SOFFERENZA PSICOLOGICA E ATTIVITÀ FISICA

Ci sono pensieri che girano per la testa ininterrottamente, dolori che non si vedono e possono rendere la vita un inferno.

Sono vortici che non si fermano mai, nemmeno durante il sonno.

Per calmare quella logorante ruminazione interiore esiste una soluzione semplice ma, purtroppo, poco divulgata.

Quando la mente è sofferente un antidoto efficace (forse l’unico) è l’attività fisica.

Niente riesce a spegnere la mente meglio di uno sforzo aerobico che coinvolga tutto il corpo.

Correre, nuotare, ballare, saltare… sono medicine naturali a costo zero.

Eppure… proprio in quei momenti l’idea di muoversi appare insopportabile.

È come se il cervello tenesse in scacco tutto l’organismo e più i pensieri ci torturano più diventiamo letargici e passivi.

Scivolare nelle sabbie mobili dell’inerzia fisica è il preludio della depressione e mette in moto un circolo vizioso fatto di apatia, di riflessioni insopportabili e di dolori psichici che presto diventano fisici.

Sì, perché non è possibile separare la mente dal corpo e quando qualcosa non funziona a esserne coinvolta è la totalità di noi stessi.

Spesso è proprio l’immobilità a provocare un’accelerazione mentale trasformando l’ideazione in fissazioni e sofferenza.

Conduciamo uno stile di vita che ci costringe a stare fermi per troppo tempo (al computer, alla scrivania, dietro un banco, in fabbrica…) eseguendo gli stessi gesti per parecchie ore tutti i giorni.

E questo crea degli atteggiamenti posturali innaturali.

La tensione necessaria a sopportare ritmi troppo stressanti si somatizza creando delle rigidità fisiche dentro le quali si depositano i cattivi pensieri.

La mente e il corpo, infatti, sono un unico tutto inscindibile e le posizioni che assumiamo più a lungo determinano ciò che viviamo e sentiamo profondamente.

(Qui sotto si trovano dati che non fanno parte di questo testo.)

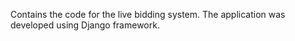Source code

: Contains the code for the live bidding system. The application was developed using Django framework.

La sofferenza psicologica si accumula nelle membra… e lì rimane!

Fino a quando non sciogliamo i nodi distendendo l’intero organismo.

Tuttavia, non sempre il rilassamento è fatto di immobilismo.

Più spesso è la conseguenza di un’attività capace di movimentare la muscolatura.

Infatti, quando i muscoli si attivano le contratture si aprono lasciando fluire l’energia.

E solo se l’energia fluisce liberamente il riposo diventa possibile.

Quando costringiamo il corpo all’immobilità paralizziamo la corrente vitale provocando un ristagno delle idee e della sofferenza.

Lo sport è un toccasana per la psiche, un elisir di lunga vita che andrebbe praticato e incrementato a mano a mano che l’età avanza.

Ma nella nostra società malata esistono tante prigioni invisibili chiamate: lavoro, denaro, conformismo, omologazione, farmaci…

Sono camicie di forza che imbrigliano i pensieri dentro stili di vita innaturali e si ripercuotono sul fisico provocando degenerazione e malattia (e facendo la fortuna delle case farmaceutiche).

Esistono attività, giochi, passatempi e discipline sportive che non costano nulla, fonti di benessere e di libertà alla portata di tutti.

Per vincere le paure, la depressione, gli attacchi di panico… è indispensabile fare del movimento fisico una medicina.

E prenderla tutti i giorni.

(Anche più volte al giorno.)

Solo così la girandola dei pensieri può ritrovare il giusto equilibrio e il lavoro interiore raggiunge un adeguato compimento.

Psicoterapia e sport dovrebbero sempre camminare insieme.

In un mondo emotivamente sano nessuno dovrebbe soffrire di problemi mentali.

Gli animali (che non vivono con l’uomo) lo sanno e trascorrono la propria vita alternando riposo e movimento in modo sano e naturale.

Gli esseri umani, invece, hanno costruito una civiltà che li obbliga a vendersi per uno stipendio e, in nome del progresso e dell’intelligenza, costringono se stessi dentro un immobilismo che li allontana dall’umanità.